Okay, people need to just stop using the word 'clean' to inquire about a person's current sexual health. It's politically incorrect. I just recently got my whole 9 test done earlier this week. Judging by the intrusiveness of such test, as far as sucking or getting sucked being 'safe', it's not. You can still get gonorrhea or chlamydia in your throat and not even have any symptoms obvious enough to warrant realizing you have it. Meanwhile, Mr. Johnny deepthroat is going around giving the clap to every guy he sucks off.

 

But I agree with Juan 100%. No sexual activity is risk free.
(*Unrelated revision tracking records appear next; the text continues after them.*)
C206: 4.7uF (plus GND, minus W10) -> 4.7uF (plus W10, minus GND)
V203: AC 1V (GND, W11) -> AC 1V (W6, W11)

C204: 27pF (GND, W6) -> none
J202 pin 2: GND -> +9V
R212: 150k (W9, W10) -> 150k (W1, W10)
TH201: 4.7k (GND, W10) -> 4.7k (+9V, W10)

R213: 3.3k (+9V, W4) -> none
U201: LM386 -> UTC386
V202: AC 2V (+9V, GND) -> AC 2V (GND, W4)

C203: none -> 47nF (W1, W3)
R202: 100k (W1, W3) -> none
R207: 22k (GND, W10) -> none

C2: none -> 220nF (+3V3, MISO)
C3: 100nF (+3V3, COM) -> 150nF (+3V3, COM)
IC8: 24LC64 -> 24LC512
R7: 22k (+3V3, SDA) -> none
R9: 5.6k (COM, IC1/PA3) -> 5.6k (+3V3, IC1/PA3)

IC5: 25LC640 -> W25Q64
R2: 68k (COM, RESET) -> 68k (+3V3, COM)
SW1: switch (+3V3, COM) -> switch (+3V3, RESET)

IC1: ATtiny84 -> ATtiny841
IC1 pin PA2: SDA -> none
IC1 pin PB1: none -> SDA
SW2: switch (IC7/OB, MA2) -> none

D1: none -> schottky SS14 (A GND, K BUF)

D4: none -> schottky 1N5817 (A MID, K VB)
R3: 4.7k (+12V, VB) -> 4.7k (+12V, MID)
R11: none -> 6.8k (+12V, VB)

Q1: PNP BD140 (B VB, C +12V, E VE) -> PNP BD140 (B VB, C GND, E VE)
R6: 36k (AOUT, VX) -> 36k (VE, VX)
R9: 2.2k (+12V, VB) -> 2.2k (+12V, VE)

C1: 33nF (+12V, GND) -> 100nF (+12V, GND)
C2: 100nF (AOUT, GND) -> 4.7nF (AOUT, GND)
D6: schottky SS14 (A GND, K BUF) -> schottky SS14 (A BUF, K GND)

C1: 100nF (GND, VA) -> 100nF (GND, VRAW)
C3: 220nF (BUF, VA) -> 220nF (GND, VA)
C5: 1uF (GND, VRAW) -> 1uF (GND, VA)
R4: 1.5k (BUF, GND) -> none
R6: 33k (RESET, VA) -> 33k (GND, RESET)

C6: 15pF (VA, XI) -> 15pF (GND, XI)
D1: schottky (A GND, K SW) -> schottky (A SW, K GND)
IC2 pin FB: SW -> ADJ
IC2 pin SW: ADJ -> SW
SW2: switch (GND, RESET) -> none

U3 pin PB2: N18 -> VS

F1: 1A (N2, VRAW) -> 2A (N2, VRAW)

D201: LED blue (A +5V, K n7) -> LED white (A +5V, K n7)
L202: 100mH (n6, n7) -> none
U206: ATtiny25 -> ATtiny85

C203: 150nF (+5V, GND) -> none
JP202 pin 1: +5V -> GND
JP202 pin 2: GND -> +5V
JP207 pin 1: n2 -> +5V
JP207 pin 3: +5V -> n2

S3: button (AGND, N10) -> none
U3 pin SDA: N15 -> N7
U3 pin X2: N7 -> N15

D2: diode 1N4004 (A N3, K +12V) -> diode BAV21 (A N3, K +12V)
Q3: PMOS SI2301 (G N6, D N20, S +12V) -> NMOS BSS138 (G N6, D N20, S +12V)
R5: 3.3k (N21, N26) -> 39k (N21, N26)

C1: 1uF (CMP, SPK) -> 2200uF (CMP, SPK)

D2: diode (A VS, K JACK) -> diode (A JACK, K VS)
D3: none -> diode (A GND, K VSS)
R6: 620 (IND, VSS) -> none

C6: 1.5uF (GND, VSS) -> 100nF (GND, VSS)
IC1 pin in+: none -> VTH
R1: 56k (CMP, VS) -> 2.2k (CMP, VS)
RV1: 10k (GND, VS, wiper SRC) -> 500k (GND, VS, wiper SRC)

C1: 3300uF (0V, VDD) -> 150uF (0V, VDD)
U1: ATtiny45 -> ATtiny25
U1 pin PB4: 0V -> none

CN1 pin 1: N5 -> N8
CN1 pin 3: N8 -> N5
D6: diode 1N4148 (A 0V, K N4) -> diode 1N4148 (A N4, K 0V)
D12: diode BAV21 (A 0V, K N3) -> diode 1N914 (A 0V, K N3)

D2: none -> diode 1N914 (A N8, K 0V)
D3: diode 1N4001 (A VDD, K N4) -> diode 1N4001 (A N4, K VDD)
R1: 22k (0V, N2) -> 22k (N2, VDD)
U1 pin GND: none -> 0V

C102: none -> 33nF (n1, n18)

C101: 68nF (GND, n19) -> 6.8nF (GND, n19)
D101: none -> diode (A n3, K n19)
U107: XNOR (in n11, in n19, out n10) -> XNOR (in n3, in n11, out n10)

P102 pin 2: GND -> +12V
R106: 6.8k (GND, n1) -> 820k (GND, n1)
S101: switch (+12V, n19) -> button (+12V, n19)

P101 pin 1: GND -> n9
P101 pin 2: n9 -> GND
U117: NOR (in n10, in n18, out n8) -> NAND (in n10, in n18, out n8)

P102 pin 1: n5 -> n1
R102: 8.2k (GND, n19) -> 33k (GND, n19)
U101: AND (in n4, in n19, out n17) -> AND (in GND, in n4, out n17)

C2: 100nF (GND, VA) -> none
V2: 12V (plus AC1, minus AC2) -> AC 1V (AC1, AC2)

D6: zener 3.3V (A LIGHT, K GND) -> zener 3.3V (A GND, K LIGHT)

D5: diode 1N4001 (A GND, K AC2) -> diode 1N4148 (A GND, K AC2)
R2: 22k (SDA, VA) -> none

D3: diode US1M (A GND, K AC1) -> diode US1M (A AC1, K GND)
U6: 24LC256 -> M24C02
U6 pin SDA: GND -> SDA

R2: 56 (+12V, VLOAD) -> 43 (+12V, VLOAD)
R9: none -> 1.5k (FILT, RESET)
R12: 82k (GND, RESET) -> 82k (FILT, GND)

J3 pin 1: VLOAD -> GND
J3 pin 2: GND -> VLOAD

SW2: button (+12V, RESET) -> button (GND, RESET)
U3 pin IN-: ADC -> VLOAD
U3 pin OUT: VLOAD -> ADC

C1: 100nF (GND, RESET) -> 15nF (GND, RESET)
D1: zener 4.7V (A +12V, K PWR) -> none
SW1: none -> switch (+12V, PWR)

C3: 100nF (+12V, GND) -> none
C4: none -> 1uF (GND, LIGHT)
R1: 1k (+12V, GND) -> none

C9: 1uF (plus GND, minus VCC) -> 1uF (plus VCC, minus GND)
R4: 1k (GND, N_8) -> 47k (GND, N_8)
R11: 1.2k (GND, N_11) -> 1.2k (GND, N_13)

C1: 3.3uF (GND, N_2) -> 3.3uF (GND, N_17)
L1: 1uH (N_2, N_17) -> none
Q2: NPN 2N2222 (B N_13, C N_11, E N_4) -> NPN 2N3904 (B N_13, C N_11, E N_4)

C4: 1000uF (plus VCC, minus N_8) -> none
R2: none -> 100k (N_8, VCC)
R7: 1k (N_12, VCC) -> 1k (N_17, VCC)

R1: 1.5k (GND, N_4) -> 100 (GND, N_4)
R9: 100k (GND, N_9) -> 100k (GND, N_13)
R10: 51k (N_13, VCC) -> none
I have to admit I'm getting annoyedwhen guys sometimes ask when I was tested, if I get tested, am I clean, yadda yadda yadda. Everyone needs to understand that is irrelevant. I know it makes you feel better, gives you peace of mine or what not...but the fact is, getting tested even every 3 months will not prevent something that may have been contracted 3 days (or hours) ago. As far as I know, there just isn't any test kits that you can do yourself that give results instantly.

 

I know, it sucks. But so is life. If someone is so concerned, you can either wear condoms for oral or not do it at all. Or at the very least, don't deep throat a guy since technically it's not in your saliva. It'd be in the very back of the throat. It's just all stuff to keep in mind. The good news is, it doesn't happen as often as it COULD happen. Not to mention, it's not a 100% chance you'll contract it even from an infected person, it's a 66% chance. I've gone to sex parties and bathhouses and thought for sure within 7-10 days I'd come up positive for something. But I trust clients moreso than guys out and about.